Does it look too manufactured


----------



## jeremy1 (Sep 1, 2009)

man that looks good =D> what did you use to carve the styro?i've been wanting to try one but i'm so not artistic.i really like what you've got.


----------



## clgkag (Mar 22, 2008)

Looks great!


----------



## Malawi_Junkie (Nov 26, 2009)

It was really pretty simple! I just used a soldering gun and attached some wire stripped out of a peice of romex to make a bendable tip, works really well the tip can be shaped and bent to whatever shape u desire. Then I used a dry-wall jab saw and a hacksaw blade with a duct tape handle. You could easily do this with-out the soldering gun but it was alot less messy. After I Carved the stones I used a torch to melt and shrink the styrofoam for texture. Don't be afraid, very simple! I free handed this one. It's not really what I had invisioned but it is only my first attempt and it's growing on me. We'll see after coloring is finished whether or not I use this one. Caution this is a very messy project, but alot of fun.
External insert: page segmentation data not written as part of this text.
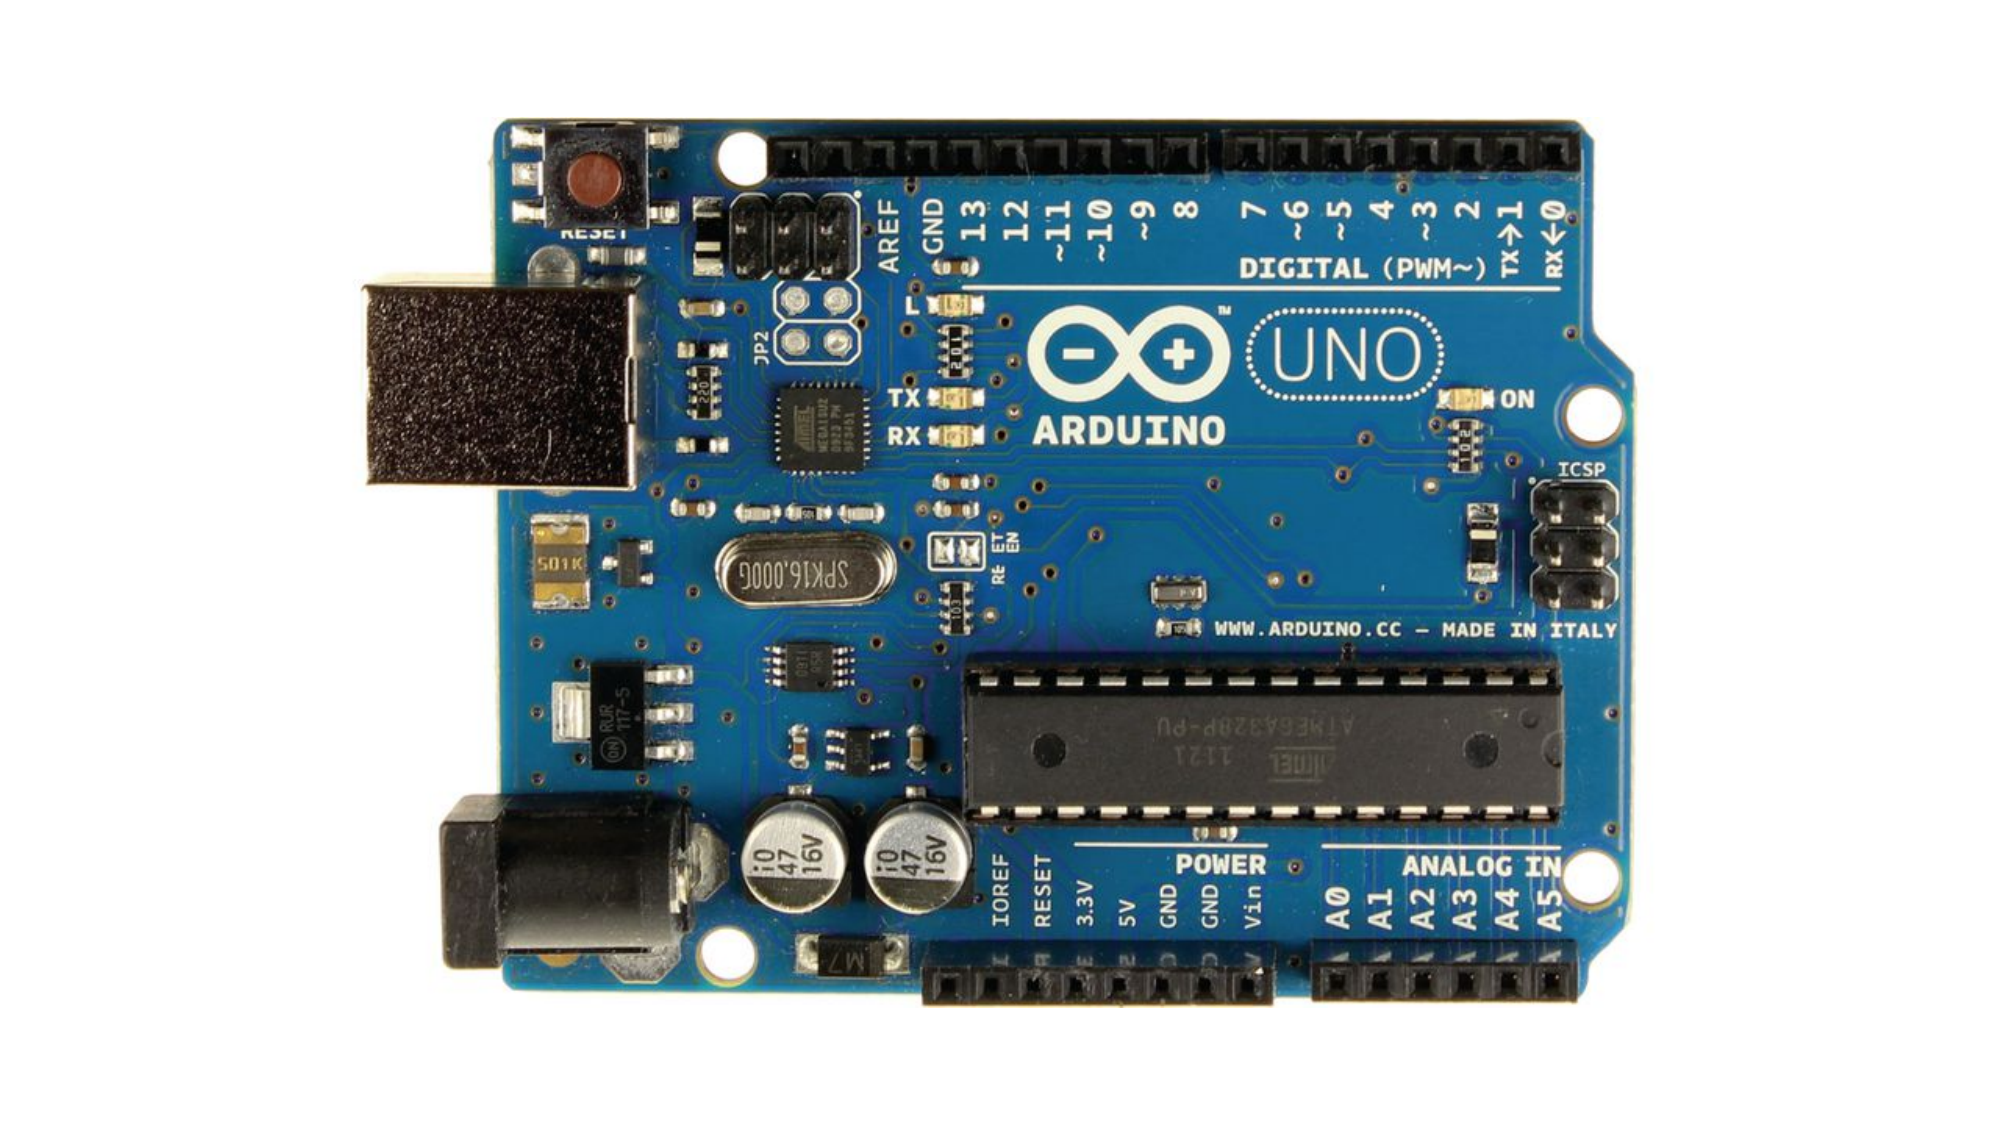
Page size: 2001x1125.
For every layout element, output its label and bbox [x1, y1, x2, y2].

picture [203, 117, 1797, 1008]
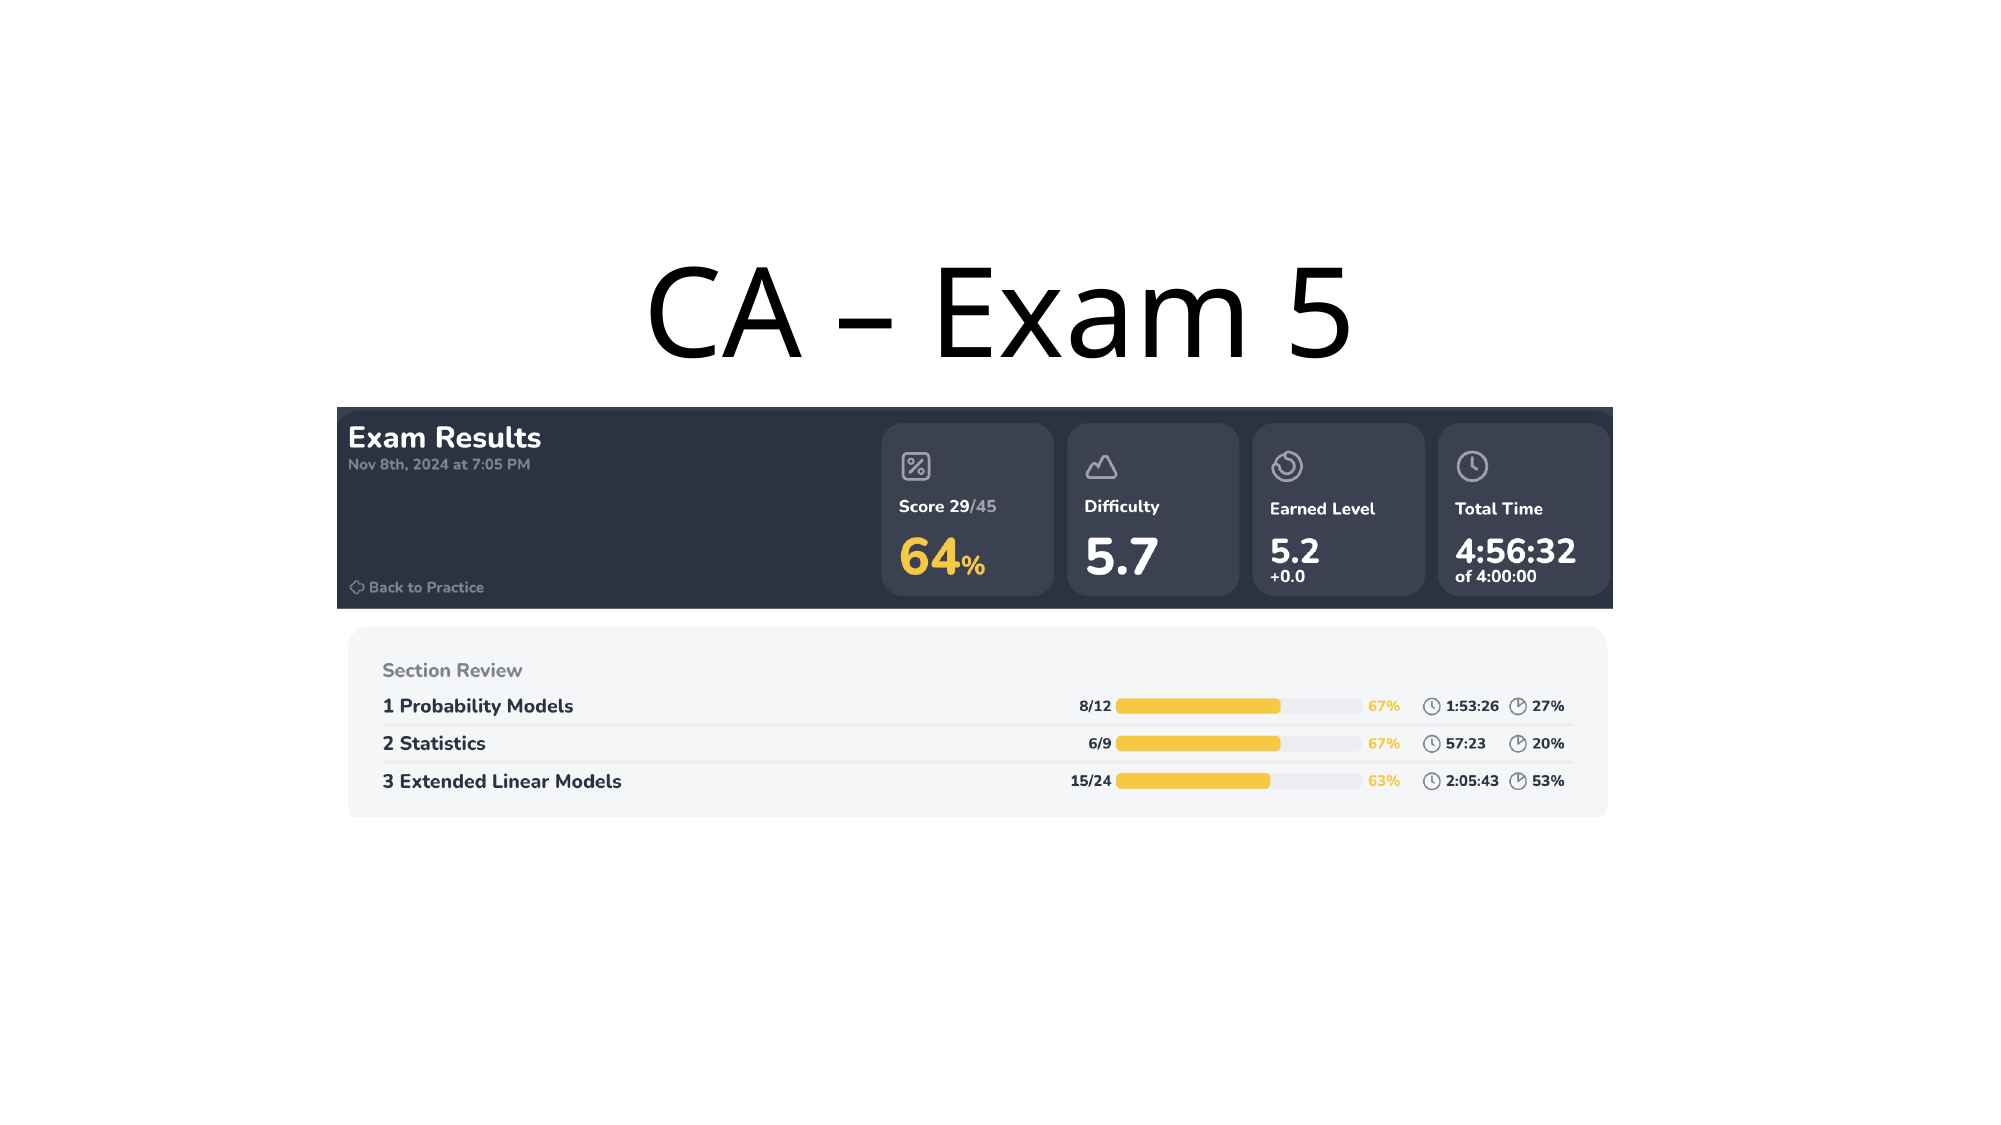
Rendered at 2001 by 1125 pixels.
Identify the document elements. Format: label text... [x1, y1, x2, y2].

title CA – Exam 5 [249, 0, 1750, 392]
picture [336, 407, 1613, 818]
These were my inspiration tanks, I absolutly love those Back to Nature modules but way too pricey for me. Therefore decided to try an make my own.




































A little over the top I know, but if they can so can I!!!


----------



## Malawi_Junkie (Nov 26, 2009)

Well I decided to scrap this one and start over! 
I want a more realistic look. I cut the rocks out of this one and will try and incorporate them into the the new one. 
will post pics soon.


----------



## Malawi_Junkie (Nov 26, 2009)

Well newer version doesn't really resemble the original anymore.


































Will post more pics after install.


----------



## gtphale (Oct 12, 2008)

I like it better then the first. Looks more natural with the same type of rock in it. :thumb:


----------



## Malawi_Junkie (Nov 26, 2009)

Here it is in the tank. still have a few rocks to silicone over the joint, unit is 2 pieces in the back with seperate modules to cover overflows.


















this has taken much longer than I thought it would.


----------